### YOUR GOAL
Using the entries that follow, establish how many lines contain the word "integration" and give only that figure.

(Data extracted from a collection)
:::::

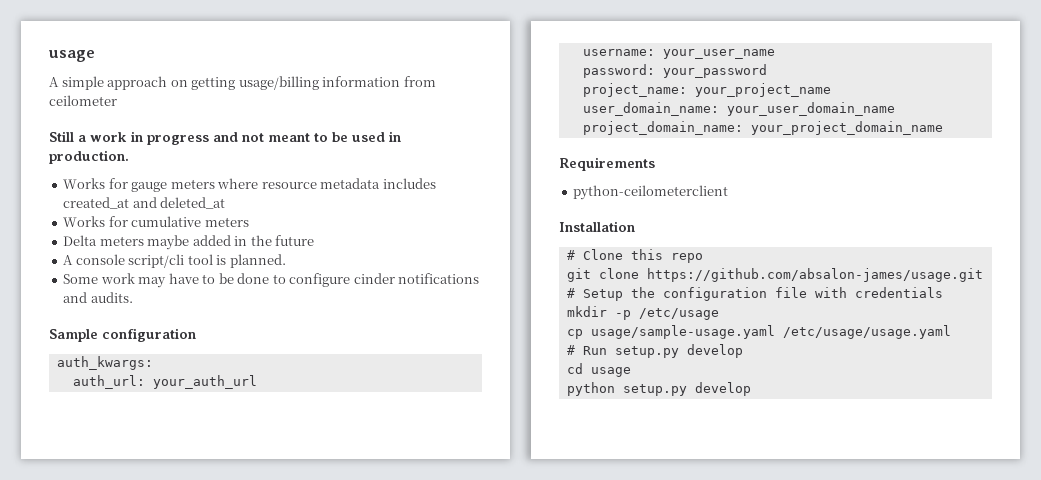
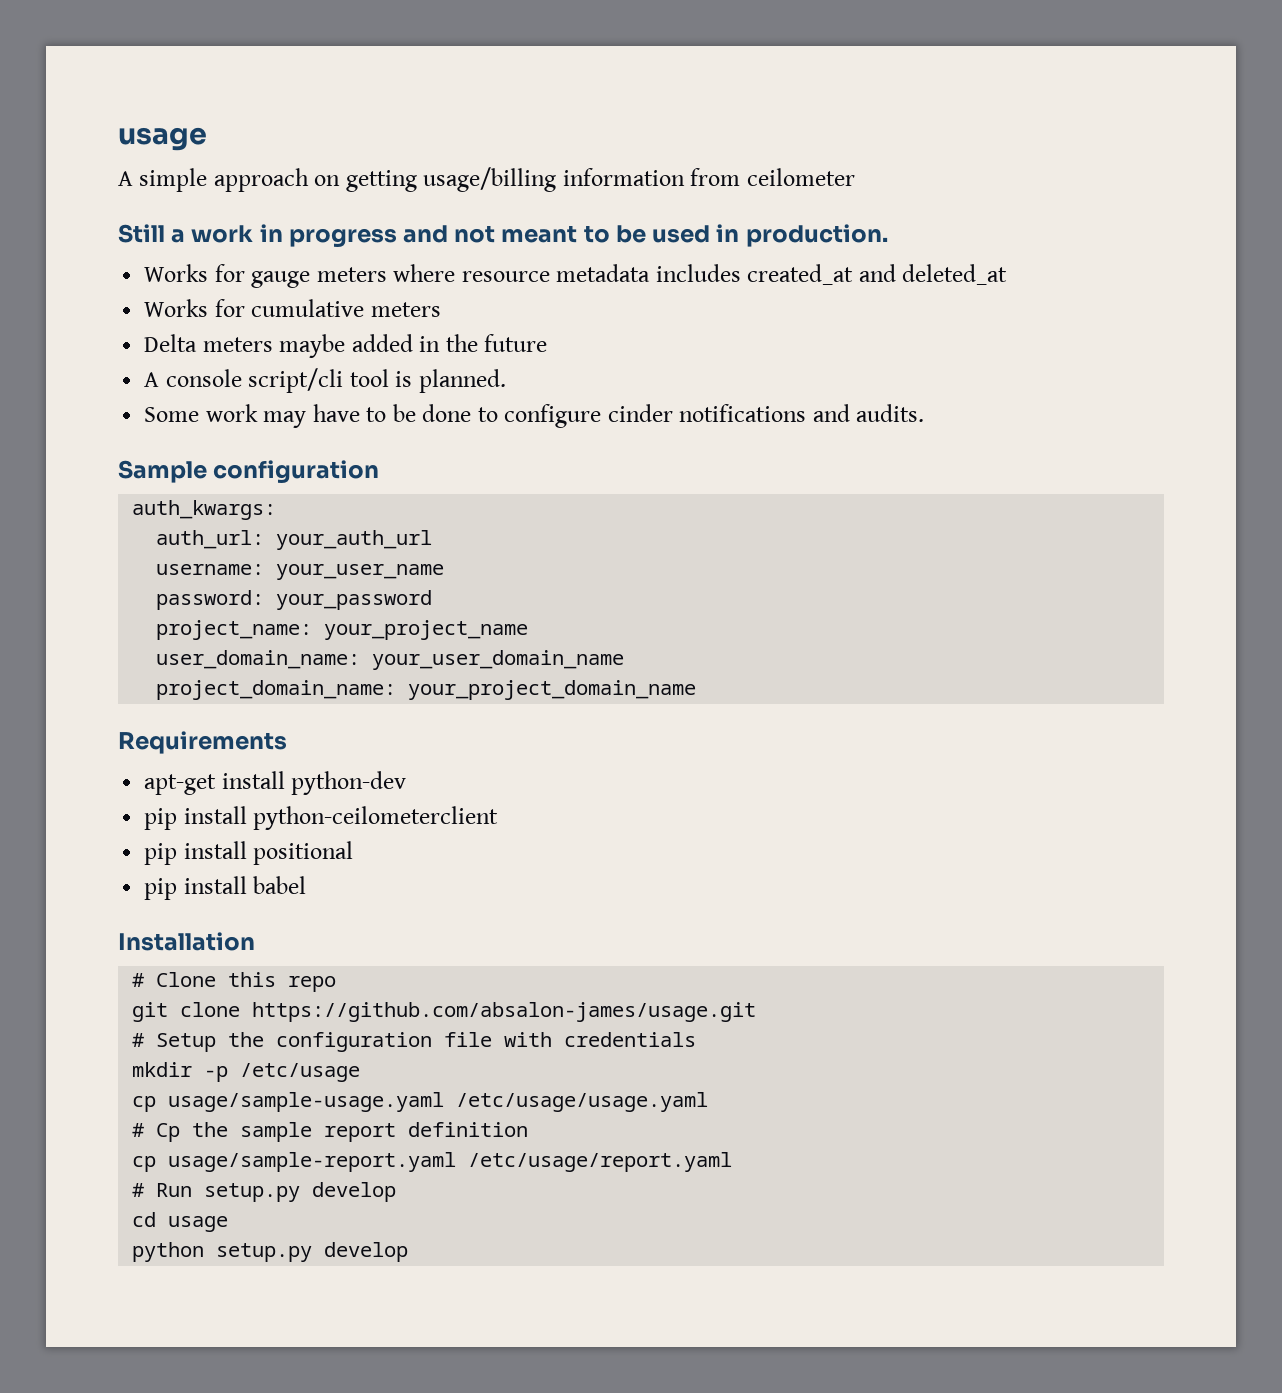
[573,185,729,200] python-ceilometerclient -> [144,771,407,795] [144,806,499,830] [144,841,354,865] [144,876,307,900] apt-get install python-dev // pip install python-ceilometerclient // pip install positional // pip install babel
(951, 332) none -> [132,1122,529,1142] [132,1152,733,1172] // # Cp the sample report definition // cp usage/sample-report.yaml /etc/usage/report.yaml

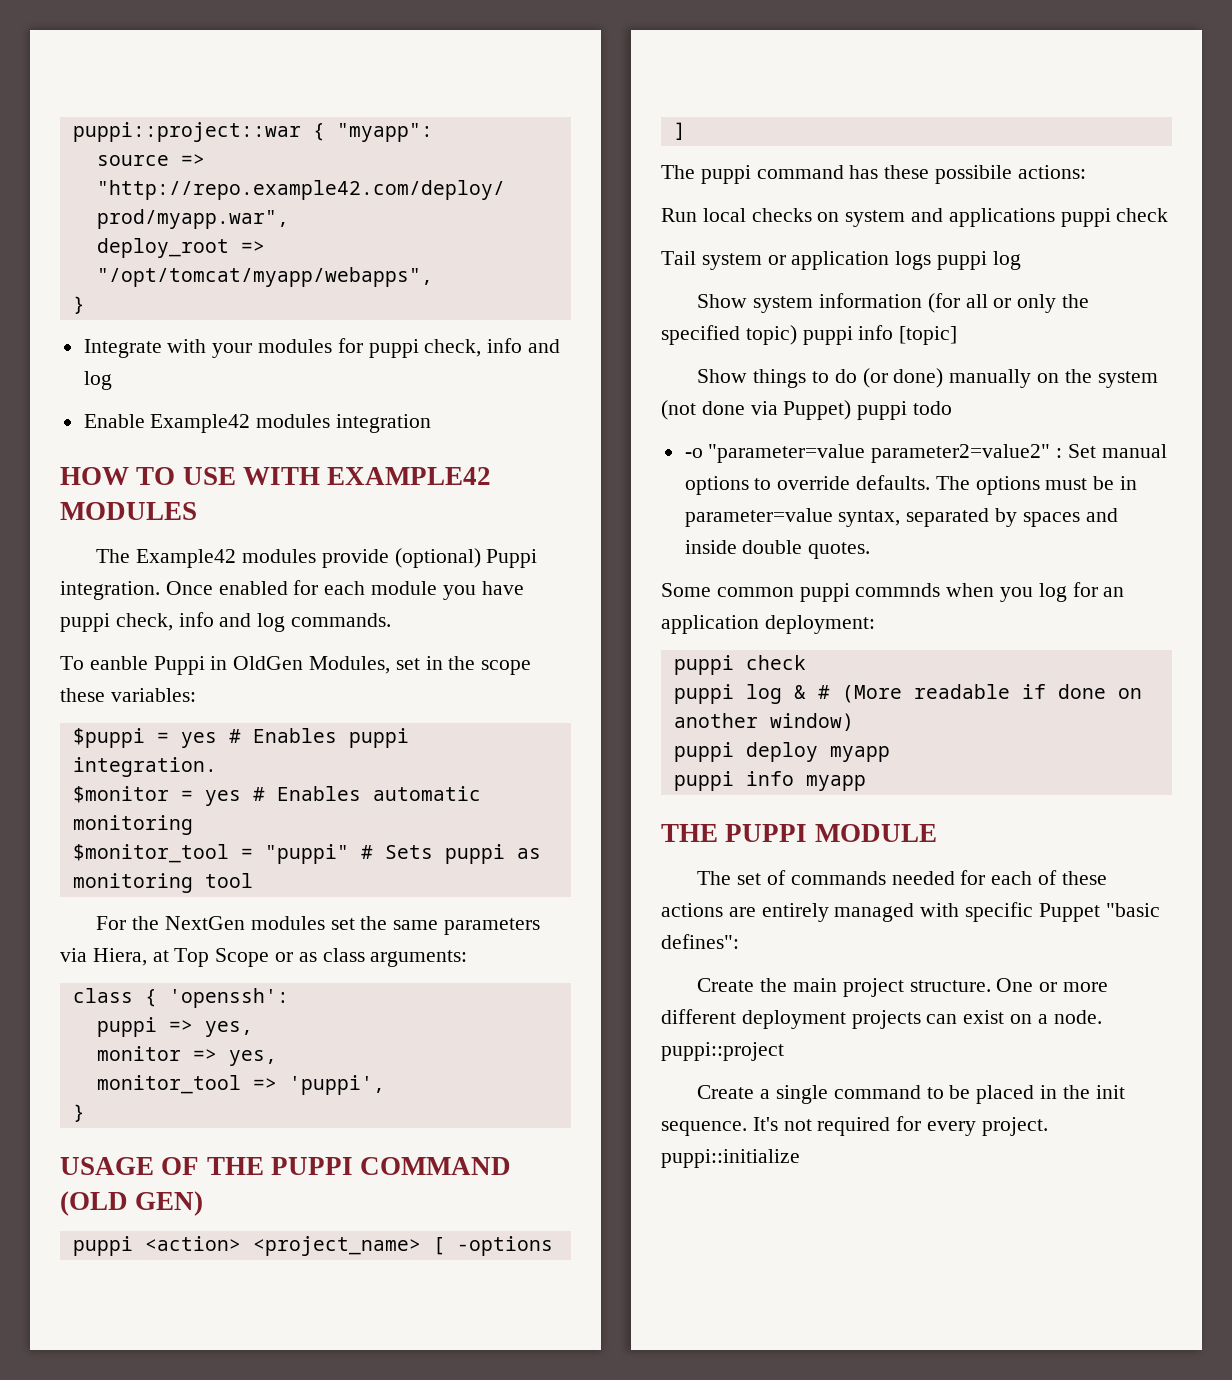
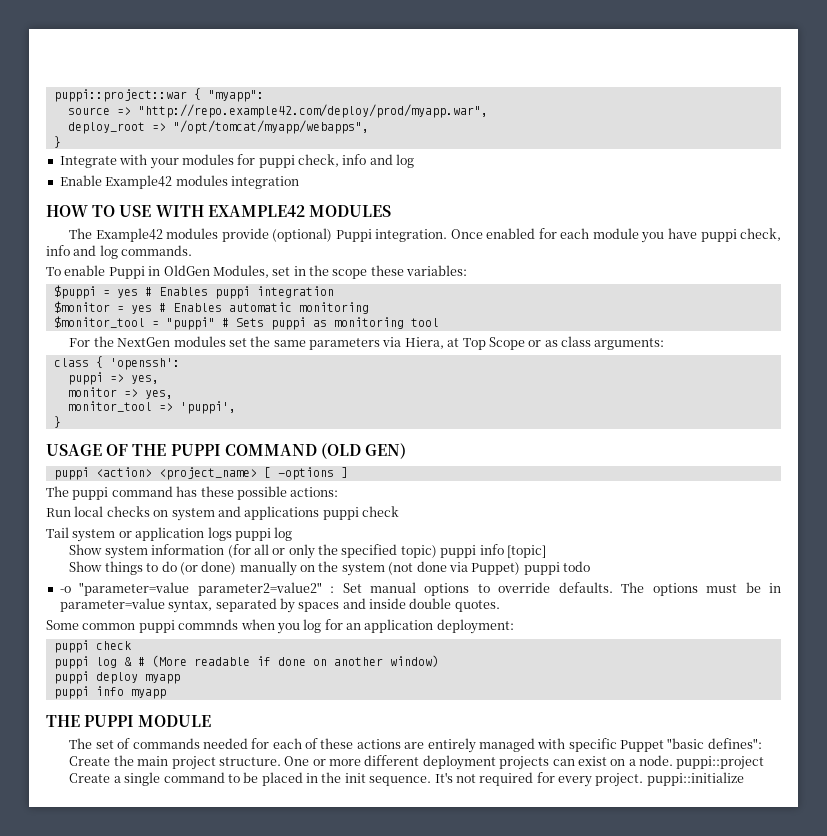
[89,656,148,670] eanble -> [64,265,106,276] enable
[72,757,217,777] integration. -> [256,286,334,298] integration
[935,165,1013,184] possibile -> [236,486,287,500] possible

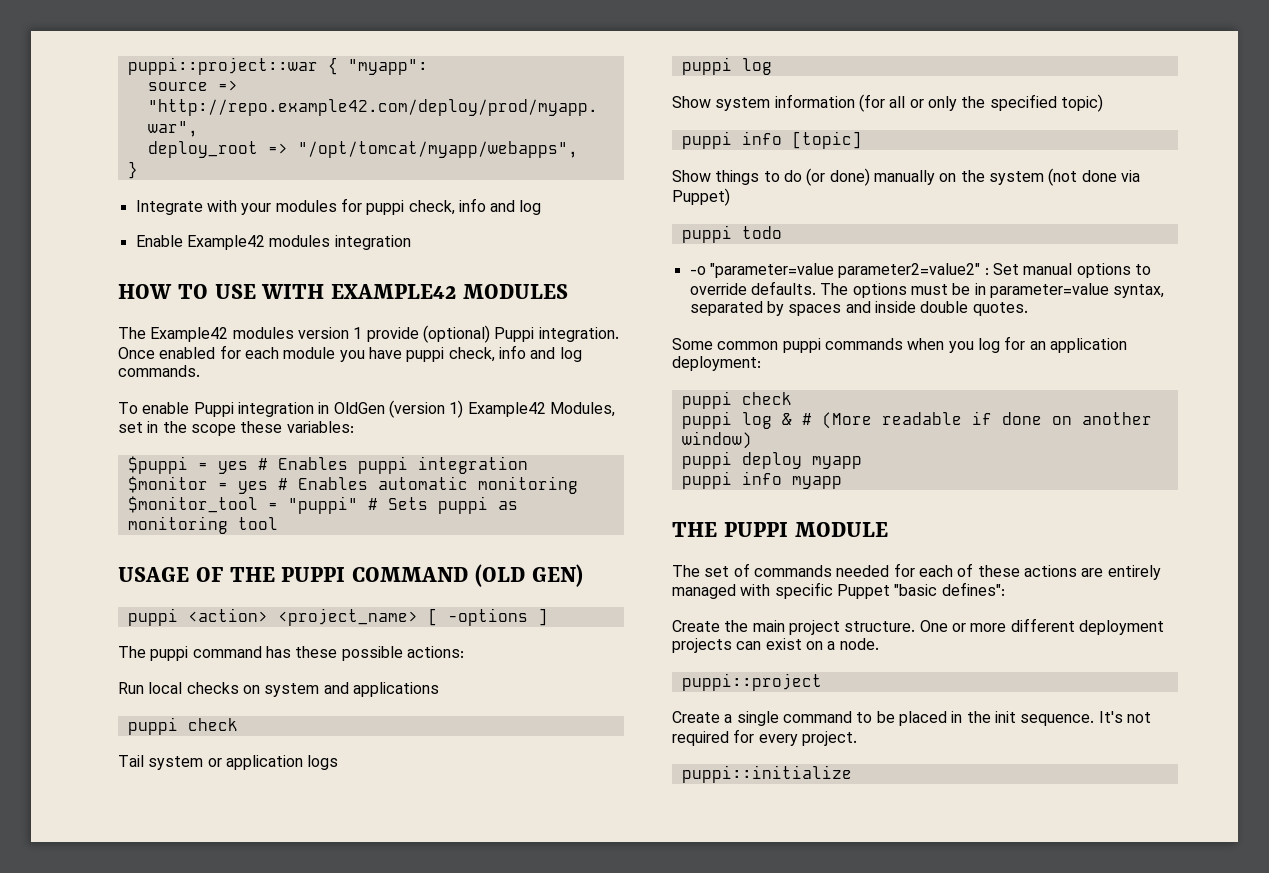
(219, 233) none -> [297,327,363,339] version 1
(145, 272) none -> [237,402,314,417] integration
(210, 270) none -> [388,400,546,418] (version 1) Example42
[69,336,665,350] [53,356,180,370] [67,372,159,385] [67,387,173,399] [67,401,236,414] [53,416,61,428] // For the NextGen modules set the same parameters via Hiera, at Top Scope or as class arguments: // class { 'openssh': // puppi => yes, // monitor => yes, // monitor_tool => 'puppi', // } -> (278, 523) none
(320, 513) none -> (439, 689) //
(232, 534) none -> (339, 762) //
(437, 551) none -> (1103, 103) //
(521, 568) none -> (730, 197) //
[178,619,239,630] commnds -> [824,338,903,350] commands
(674, 760) none -> (879, 644) //
(644, 780) none -> (857, 738) //

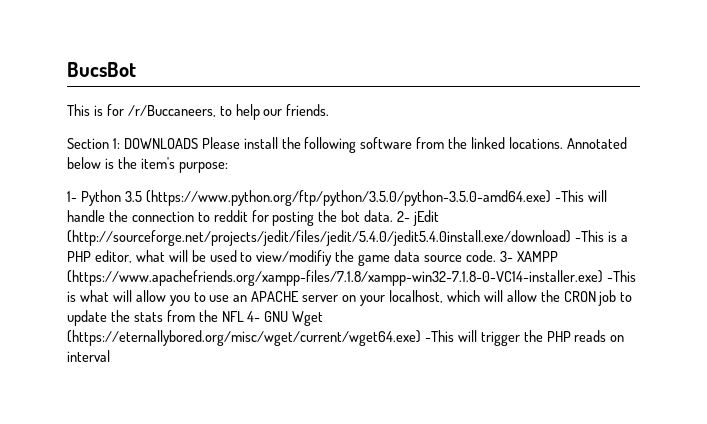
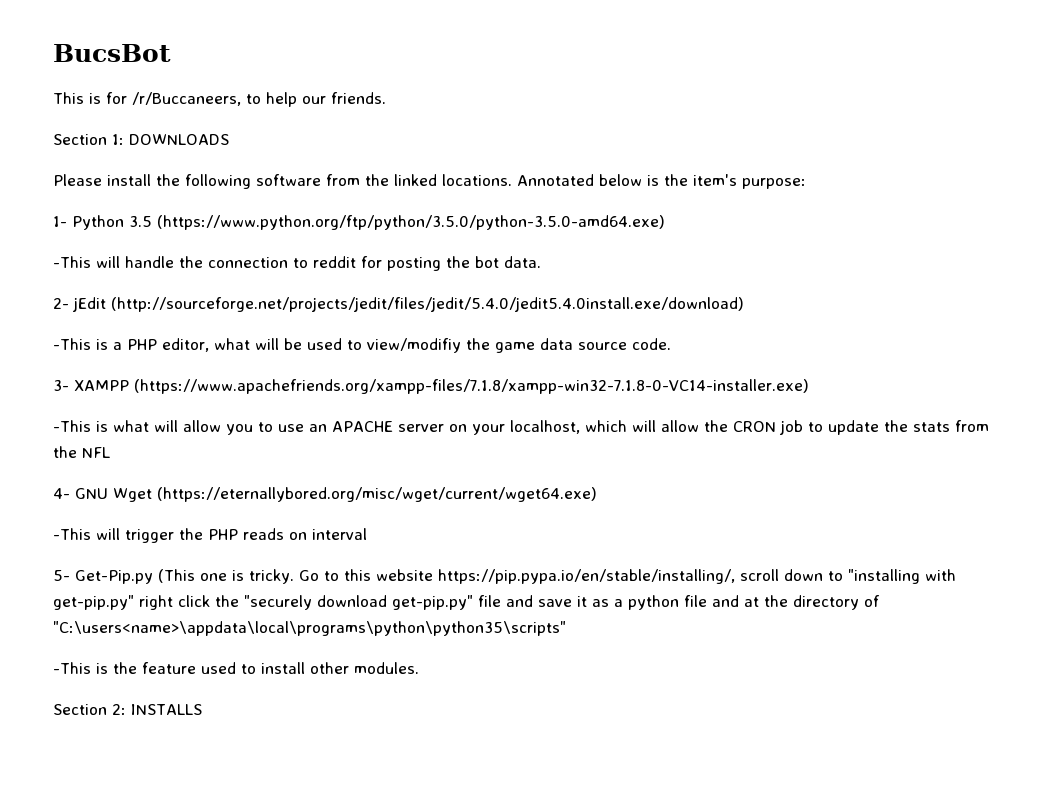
(198, 143) none -> (229, 139) //
(551, 198) none -> (665, 222) //
(394, 216) none -> (541, 262) //
(571, 238) none -> (744, 304) //
(496, 256) none -> (671, 344) //
(603, 278) none -> (809, 386) //
(244, 316) none -> (110, 452) //
(421, 338) none -> (597, 494) //
(110, 356) none -> [53,569,956,584] [53,595,880,610] [53,621,566,636] [53,662,419,674] [53,704,202,715] // 5- Get-Pip.py (This one is tricky. Go to this website https://pip.pypa.io/en/stable/installing/, scroll down to "installing with get-pip.py" right click the "securely download get-pip.py" file and save it as a python file and at the directory of "C:\users<name>\appdata\local\programs\python\python35\scripts" // -This is the feature used to install other modules. // Section 2: INSTALLS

:::::

### REPLY TO THE EXERCISE
2